**REQUIREMENTS:** Edit the forum thread on expanding joints from "## Mike Jordan" up to and including "sited when completed.", putting "lumber" wherever "timber" appears.

# Joints - expanding...



## ScottGoddard (14 Jan 2018)

I built a small table (below) a few weeks ago. All of the exposed joints were clean and 'level / flat'. However, they seem to have expanded, only a small amount and not even, but they are now not 'level/flat', against the rails.


----------



## MattRoberts (14 Jan 2018)

Is there a question there?


----------



## ScottGoddard (14 Jan 2018)

Good point......What would have caused this? I am assuming there has been a small amount of shrinkage?


----------



## Glynne (14 Jan 2018)

Sorry, its probably me but which joints?
When you say rails, do you mean what I would call the breadboard ends or do you mean the through tenons at the top of the legs?


----------



## AndyT (14 Jan 2018)

The boards which make up the table top have shrunk in width. The ends have stayed the same length.
This is perfectly normal.


----------



## Glynne (14 Jan 2018)

AndyT":2gp2go7p said:


> The boards which make up the table top have shrunk in width. The ends have stayed the same length.
> This is perfectly normal.


Looking more closely then I see what you mean.
Yes, you have movement across the grain (top) and probably none at all along the grain (rails).
As Andy says, perfectly normal and having just glued up a box lid today with breadboard ends I will probably have the same and so a good reminder for me to bring the lid indoors for a couple of days.


----------



## Mike Jordan (14 Jan 2018)

In spite of the fact that they have been around for many years, breadboard ends are not a happy mix with today's domestic heating and low humidity. If the moisture content of the top increases the ends will fall just a little short of the width, if the top dries the ends will project a little. In the highest quality work mitres are used at the ends of the boards to cover all end grain. This is disastrous if the top shrinks because the top will usually split at the root of the mitres. The problems can be reduced by storing the solid timber in the place where the finished item is to be sited when completed.
In the case of simple bread board ends the worst that can normally happen is that the ends will need to be trimmed level after the top has dried completely, or you can just live with the slight differences. You will also see a small shrinkage effect on the exposed corner joints.


----------



## ScottGoddard (14 Jan 2018)

I mean the through tenons.


----------



## ScottGoddard (14 Jan 2018)

AndyT":ml23u6ra said:


> The boards which make up the table top have shrunk in width. The ends have stayed the same length.
> This is perfectly normal.



I built it 3 mm in so if it did shrink it would be less noticeable...maybe it didnt work.


----------



## MikeG. (14 Jan 2018)

ScottGoddard":332blcny said:


> I built a small table (below) a few weeks ago. All of the exposed joints were clean and 'level / flat'. However, they seem to have expanded, only a small amount and not even, but they are now not 'level/flat', against the rails.



That looks identical to something I just saw on TV on an Oak Furnitureland advertisement!


----------



## Sheffield Tony (14 Jan 2018)

Mike Jordan":p3t24qvx said:


> In spite of the fact that they have been around for many years, breadboard ends are not a happy mix with today's domestic heating and low humidity. If the moisture content of the top increases the ends will fall just a little short of the width, if the top dries the ends will project a little. In the highest quality work mitres are used at the ends of the boards to cover all end grain. This is disastrous if the top shrinks because the top will usually split at the root of the mitres.



I'd say *mitres* are pretty much disasterous if wood movement is in any way significant, because they are only 45 degrees at one level of moisture content. Gappy mitres look to me rather worse than a slightly out of line breadboard end.


----------

**DATA SECTION:**
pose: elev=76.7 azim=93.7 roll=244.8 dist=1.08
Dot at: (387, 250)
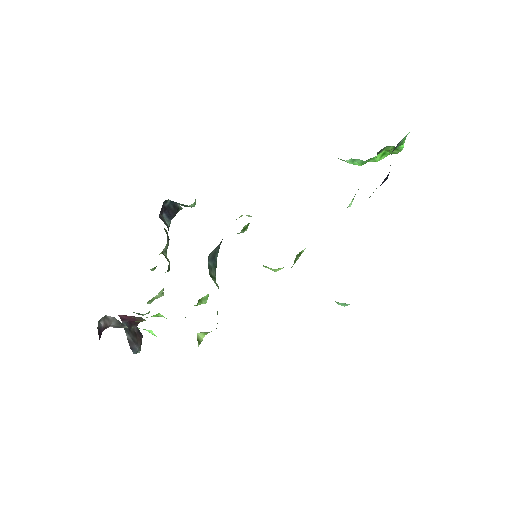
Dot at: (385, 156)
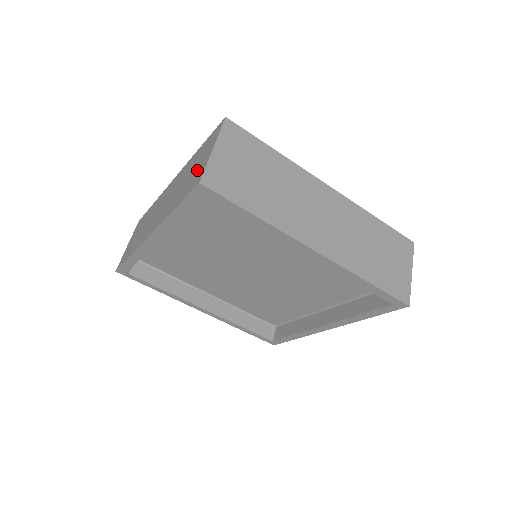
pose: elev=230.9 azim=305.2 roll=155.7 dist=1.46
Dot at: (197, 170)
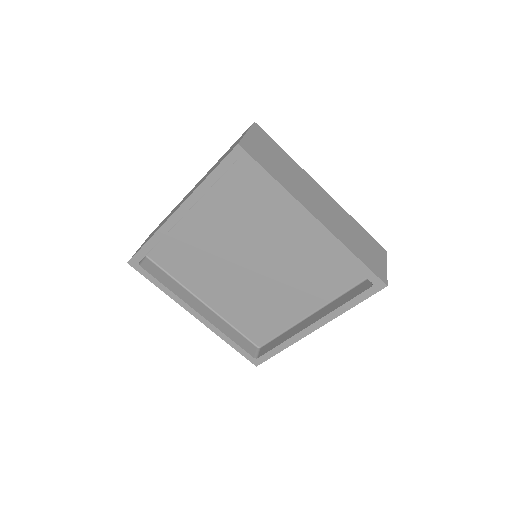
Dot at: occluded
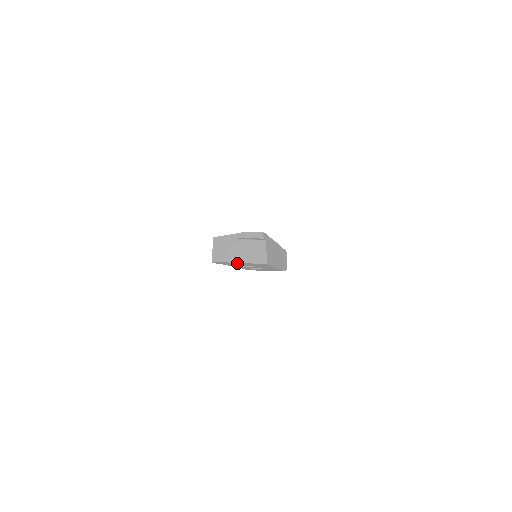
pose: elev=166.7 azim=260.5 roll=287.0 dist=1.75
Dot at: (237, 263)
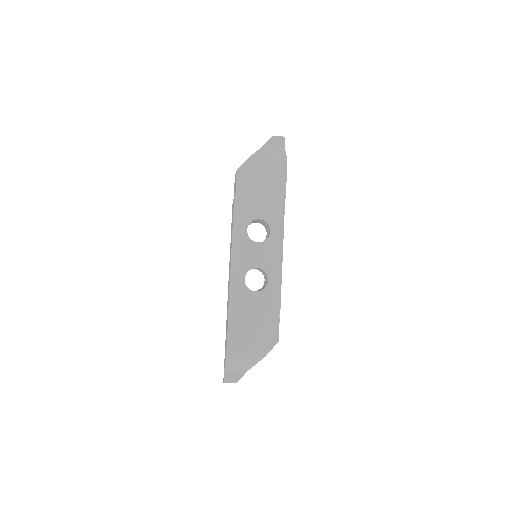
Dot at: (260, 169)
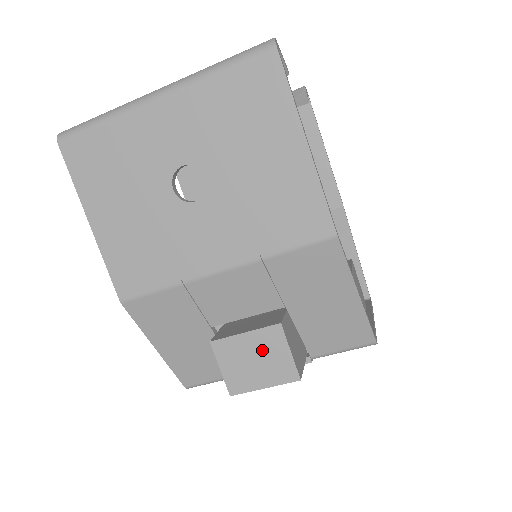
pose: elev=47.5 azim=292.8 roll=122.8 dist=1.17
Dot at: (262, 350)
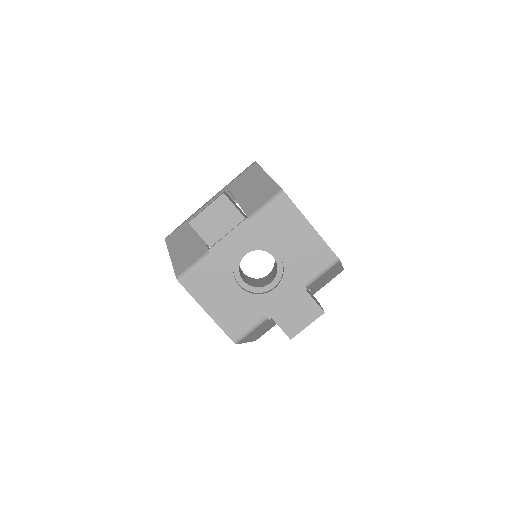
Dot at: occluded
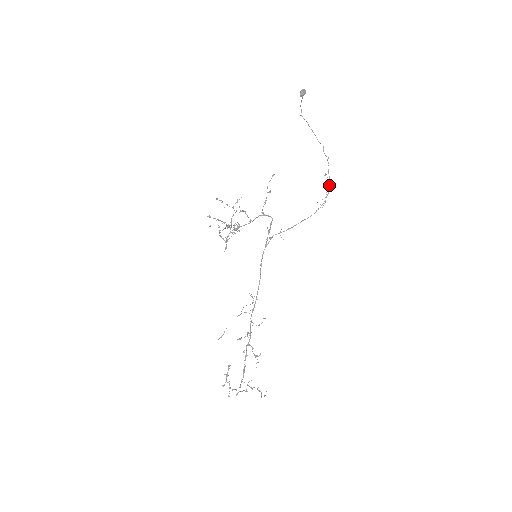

**RESPONSE BELOW:**
## Mike Jordan (14 Jan 2018)

In spite of the fact that they have been around for many years, breadboard ends are not a happy mix with today's domestic heating and low humidity. If the moisture content of the top increases the ends will fall just a little short of the width, if the top dries the ends will project a little. In the highest quality work mitres are used at the ends of the boards to cover all end grain. This is disastrous if the top shrinks because the top will usually split at the root of the mitres. The problems can be reduced by storing the solid lumber in the place where the finished item is to be sited when completed.